Now, I understand the uses and importance of realpolitik. It can be done effectively, as it has been occasionally in U.S. history, for instance by Teddy Roosevelt and Dwight Eisenhower. And liberal idealism can make a dreadful lodestar in international relations, as it was for Franklin Roosevelt. Yet on the whole, I confess, I prefer my country when it holds its ideals and its virtues slightly higher than its naked self-interest.

This entry was posted on Wednesday, February 22nd, 2006 and is filed under Foreign Policy, History, The World. You can follow any responses to this entry through the RSS 2.0 feed. You can leave a response, or trackback from your own site.

3 Responses to “Idealpolitik”

  1. Jimmy the Dhimmi Says:

    The new Realpolitik is more internal; rather than pitting 3rd world nations againts eachother, it is now exemplified by what is happening in Pakistan, Sudan, Saudi Arabia and Uzbekistan.

    We need their help to the fight terrorists within those borders, so we will ignore the corruption and oppression carried out by the governments we are courting.

    I don’t know how long we can keep it up, Islamic terrorism is a different animal than anything we faced in the Cold war. Its roots are found in the holy eternal Koran, not in Moscow, and it feeds off the general malaise and depravity in society created by such dictators.

  2. probligo Says:

    Why are you surprised? Have you only just found out about the Kurds? Or who “drew the lines”? Or why they were drawn like that?

    One of the principles behind Britain’s (and other European) colonial power was the division and intermixing of peoples - divide and rule in its purest form. In most instances, principally in Africa, Britain has engineered its way out from under very successfully indeed. But, that has not solved the problems…
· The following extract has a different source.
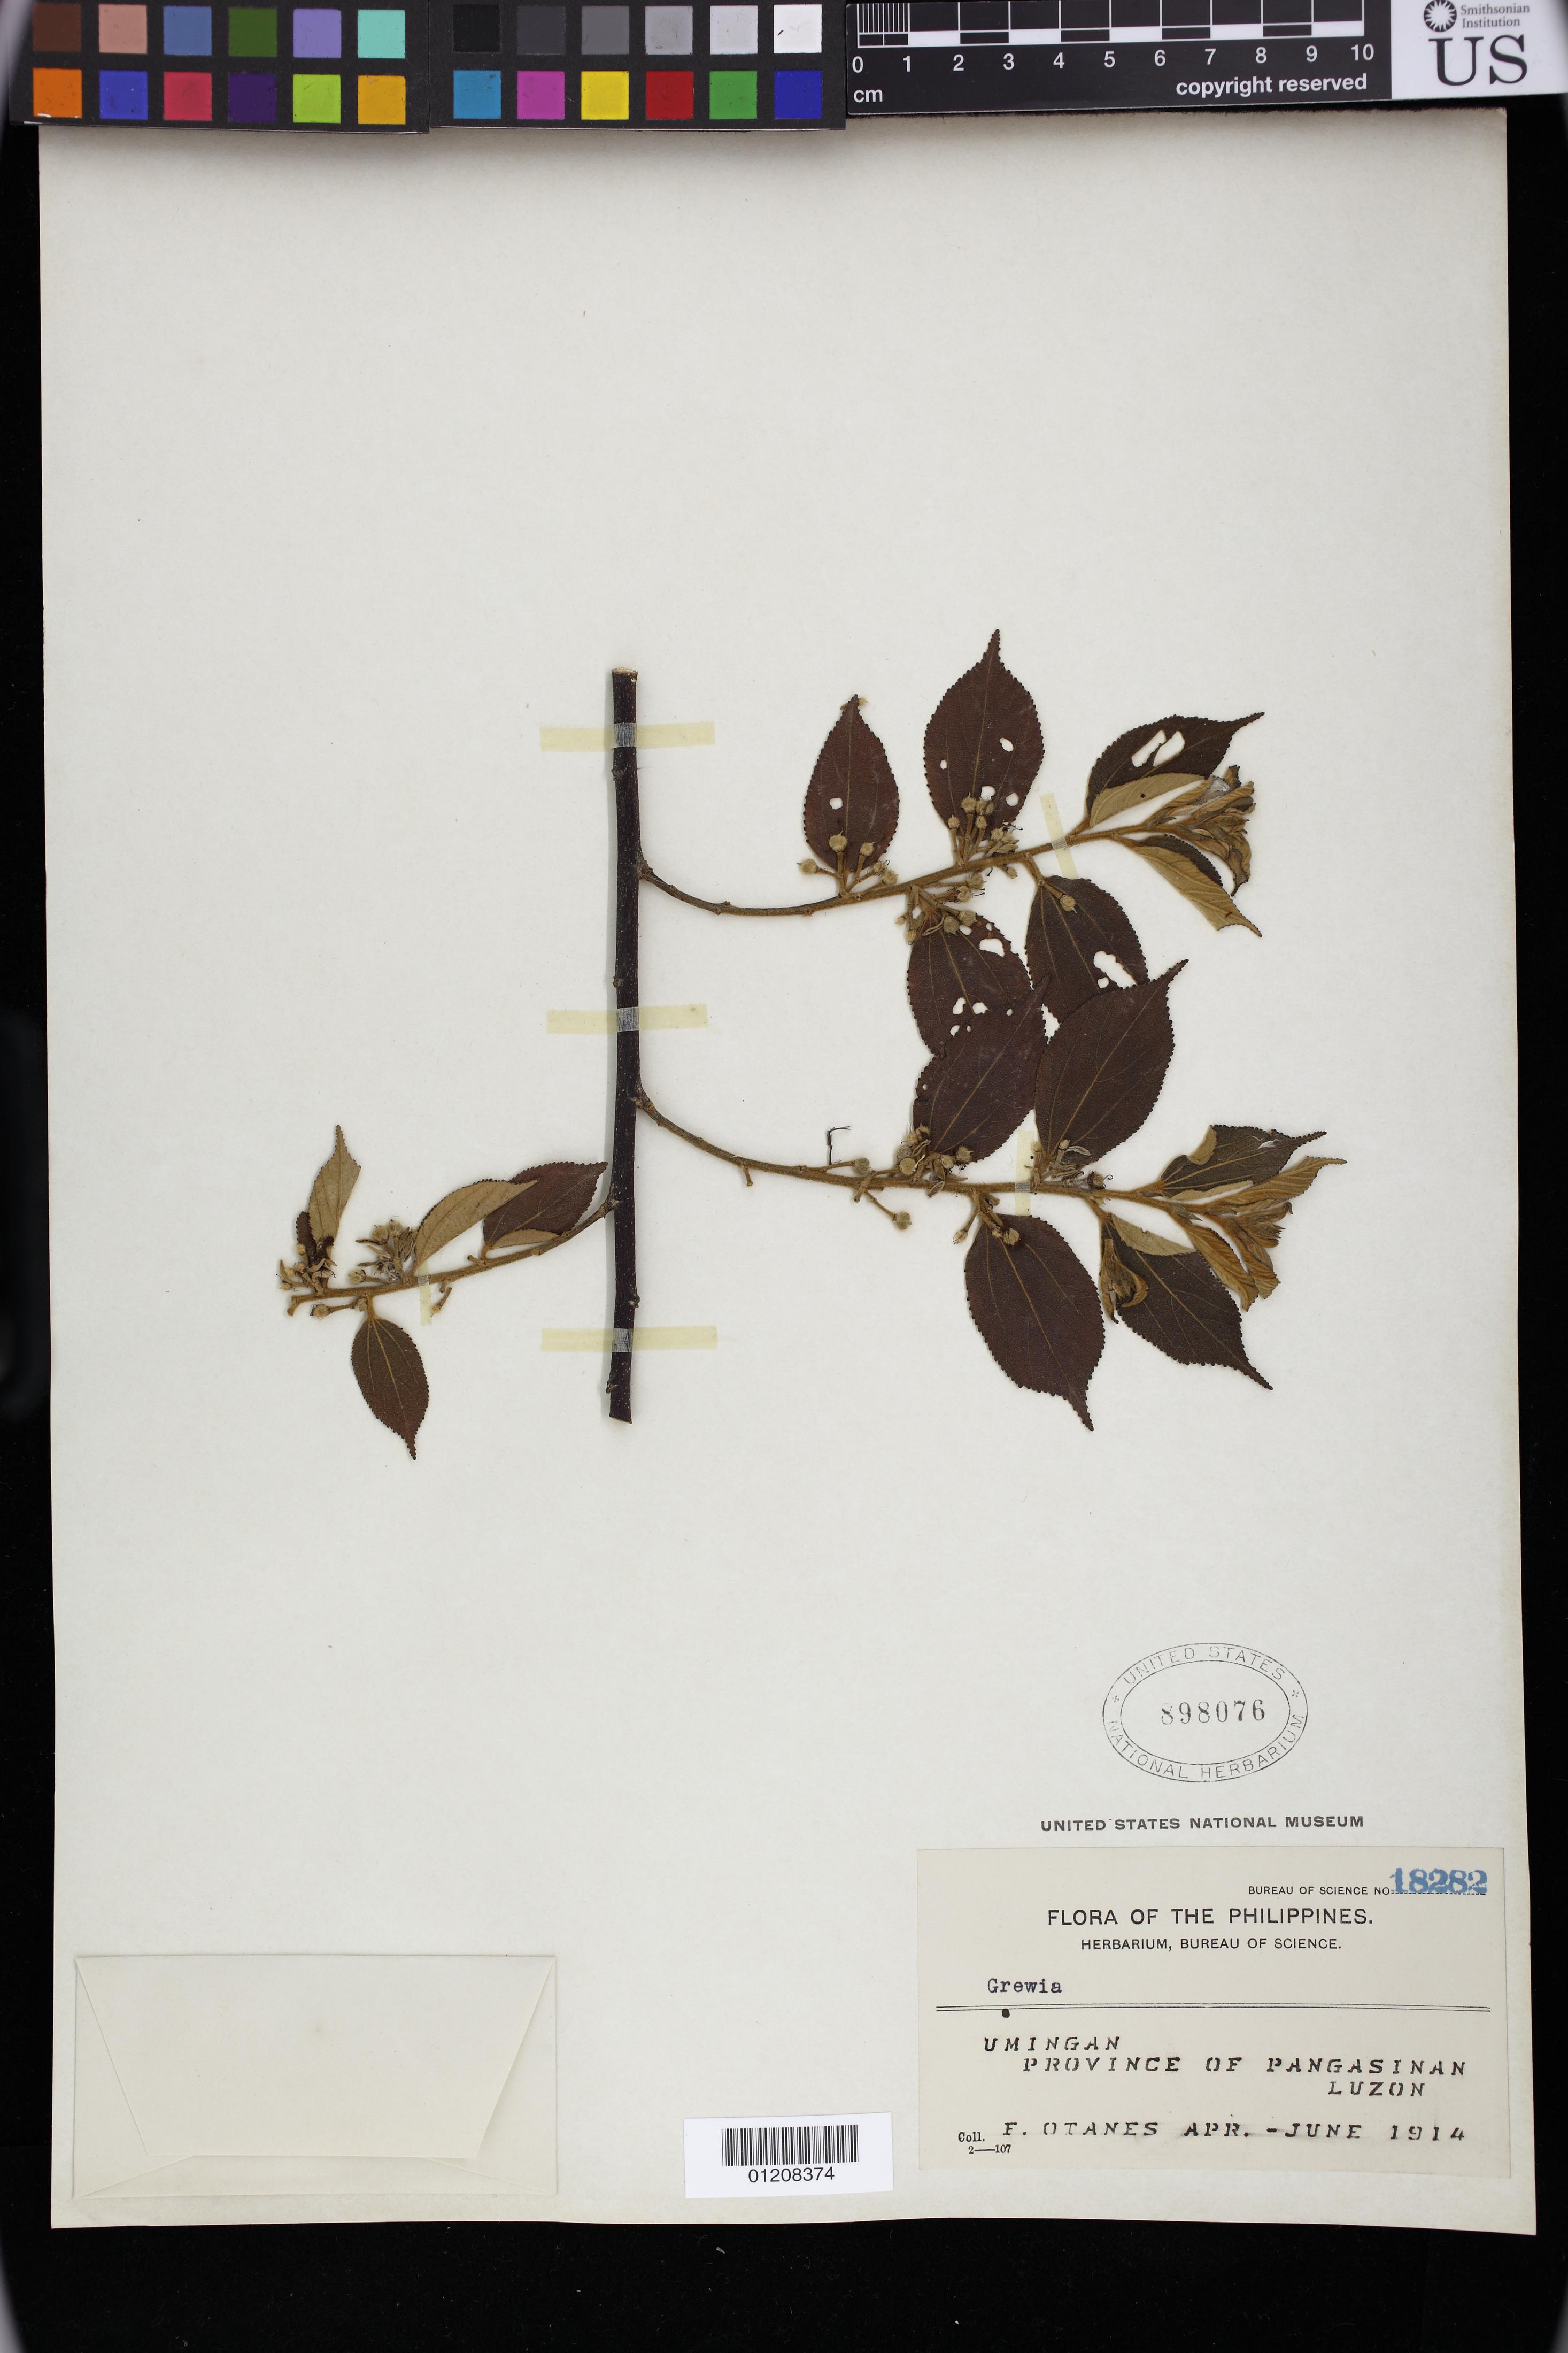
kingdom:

    And, I hate to say it, the Dhimmi’s approach of “separate them into “terrorists and cattle” is not going to work. Why? Because it ignores the fact that terrorists and cattle both have in fact the same divisions. In the case of Iraq; Shia, Sunni and Kurd. In the case of Afghanistan; you could probably track eack of the warlords to “tribal” divisions. When the US administration starts realising that their colonial ambitions are going to have to take that level of detail into account, they might just start making some progress.

    It goes further -

    When the Kurds get what they want in Iraq, the pressure is going to hit Turkey. Why? Go back through the news of the past 50 years and find out.
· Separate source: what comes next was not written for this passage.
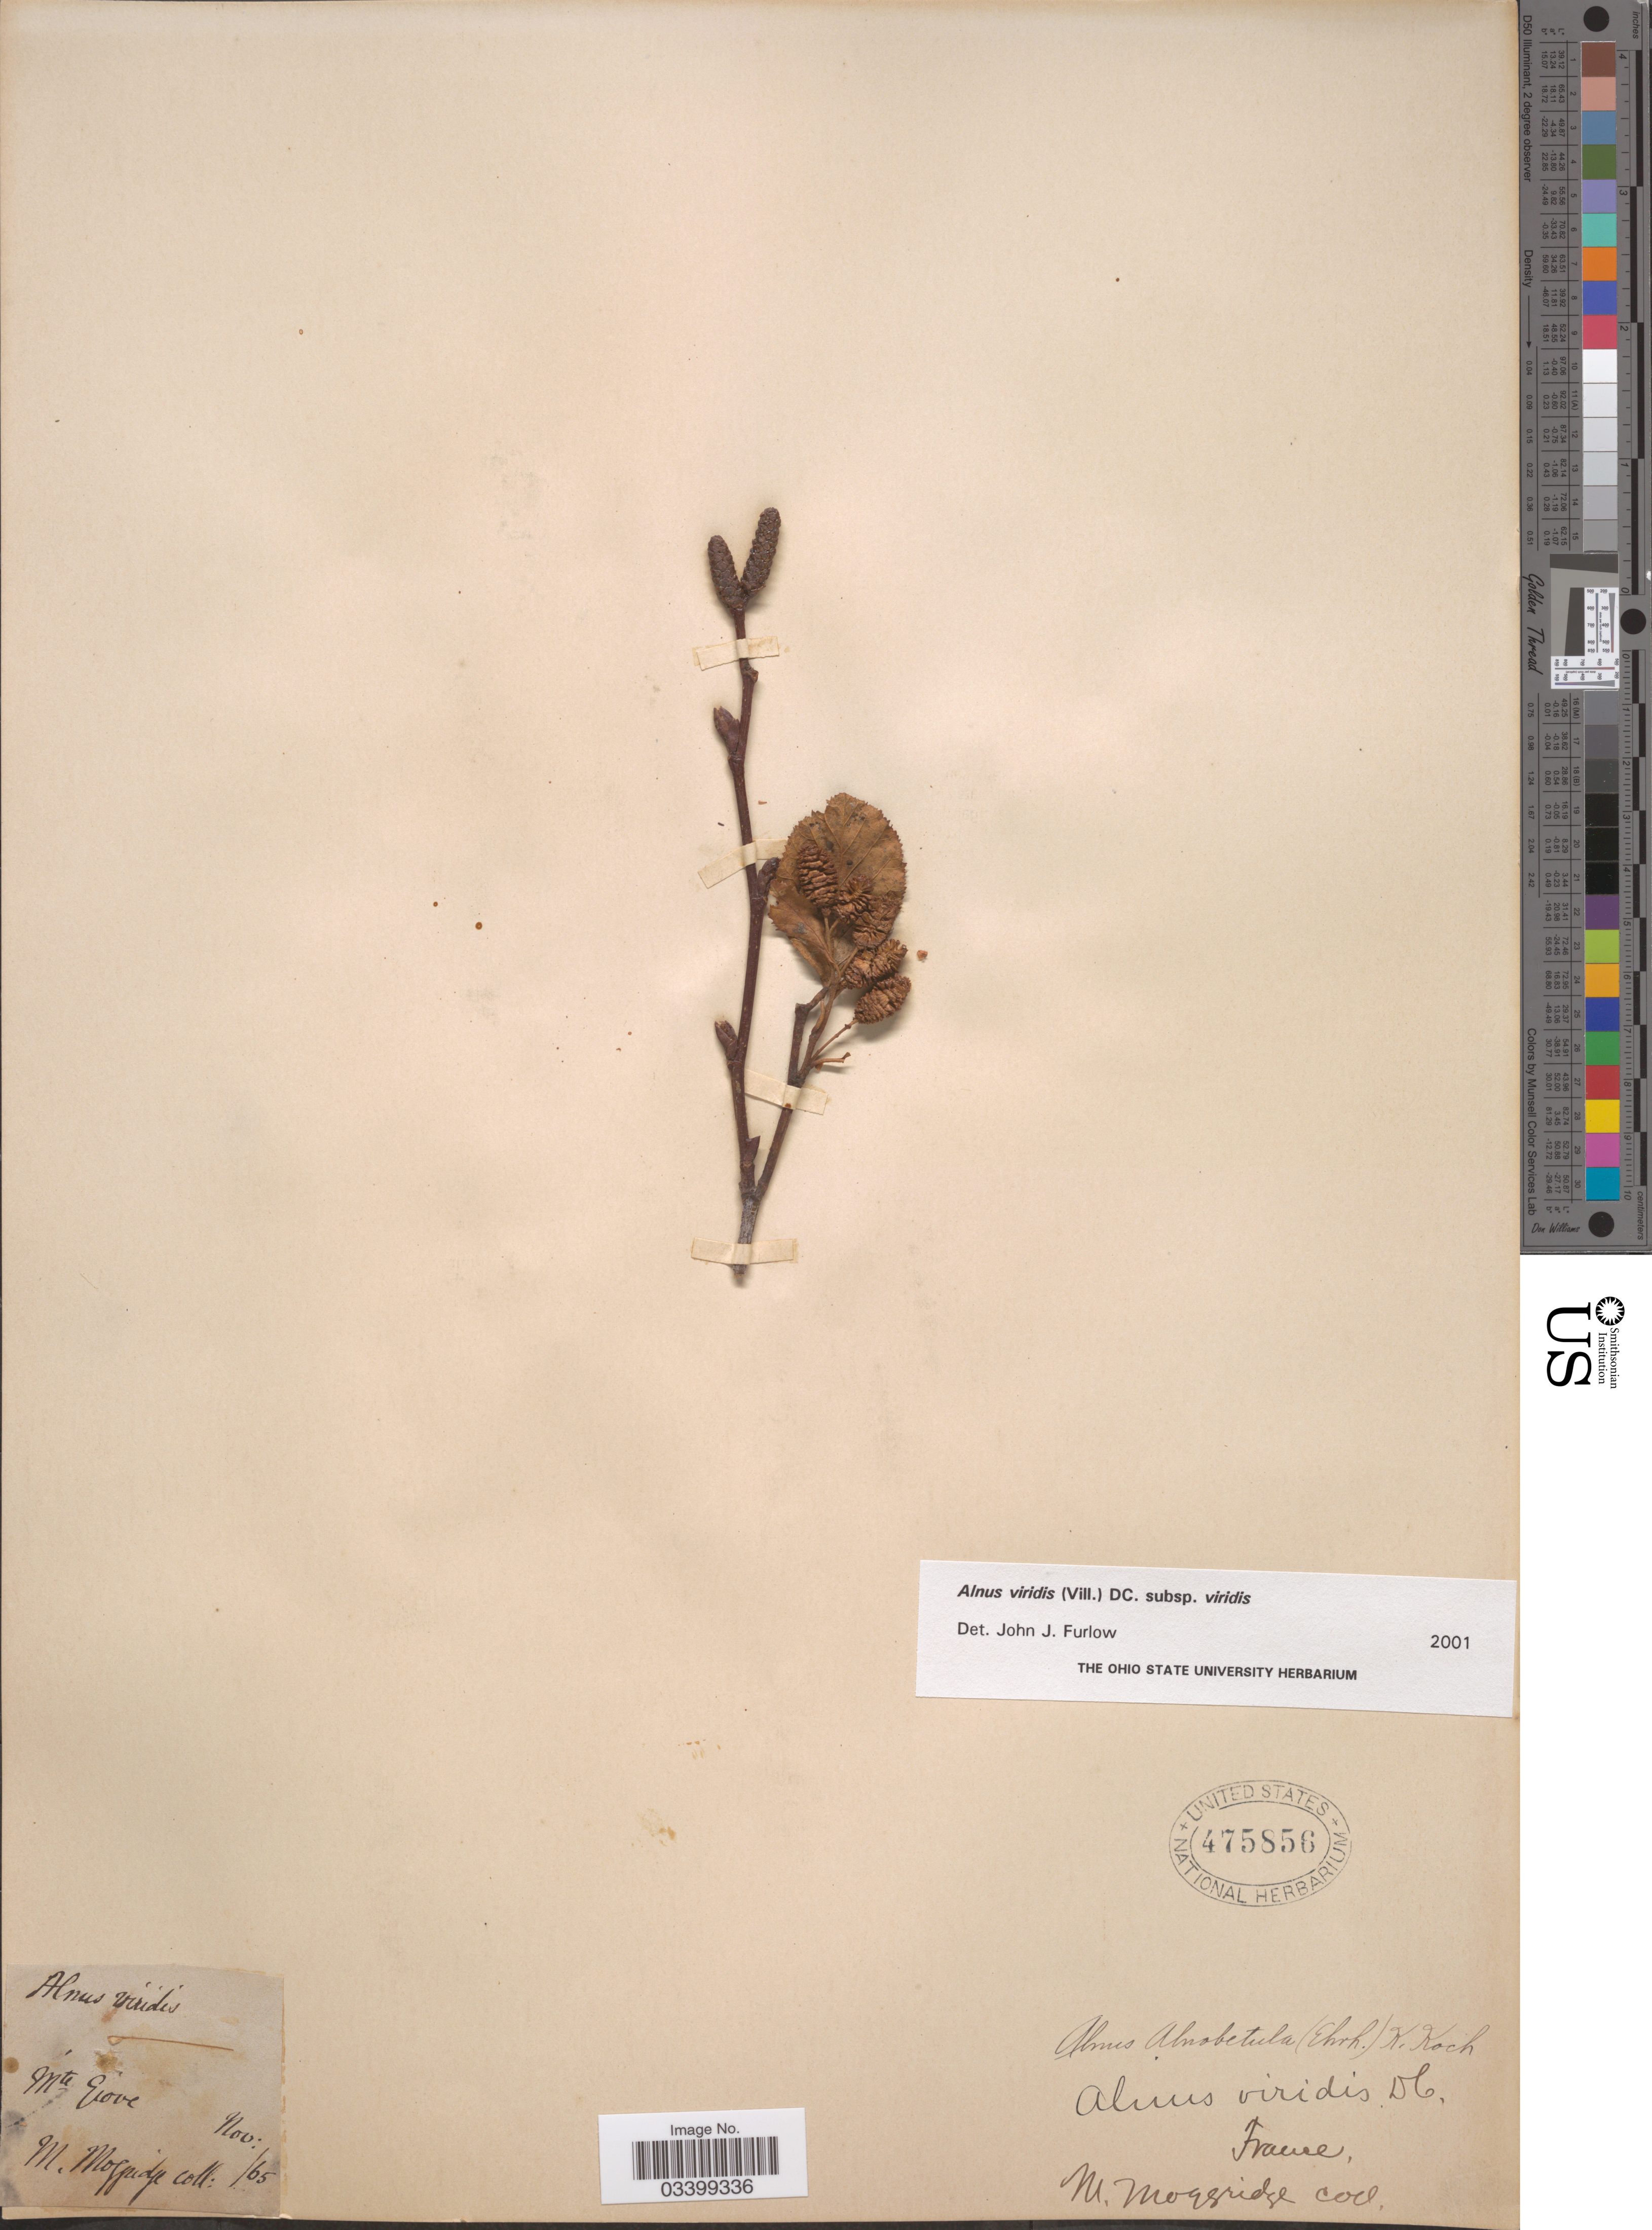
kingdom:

    What will the US do if the Sunnis create a “supernation” including Saudi Arabia, Jordan, Syria and west Iraq? That is the original Arab homeland. The Bedou might find life pretty tough if that happens.

    The fight against corruption and oppression begins after that…

    Oh, and yes, Winston Churchill was involved. He was a mover and shaker in British politics and foreign policy before WW1. His (in)fame is not just from WW2. The landing on the Dardanelles (which gave rise to the ANZAC tradition) was his idea, and under his control.

  3. DosPeros Says:

    Callimachus — I’m glad to see you use the phrase “Wilsonian idealism of the neo-conservatives” — as a traditional conservative, it is an indictment of both Wilsonianism and neo-conservatism. Two birds, one stone. Absent “realpolitik” and the “manifest bungling” (inherent in geopolitical adventurism - regardless of the doe-eyed ideal be pursued) what exactly are we talking about? How would you suggest we implement our Wilsonianism — (hopefully better than Wilson did or the neo-conservatives)?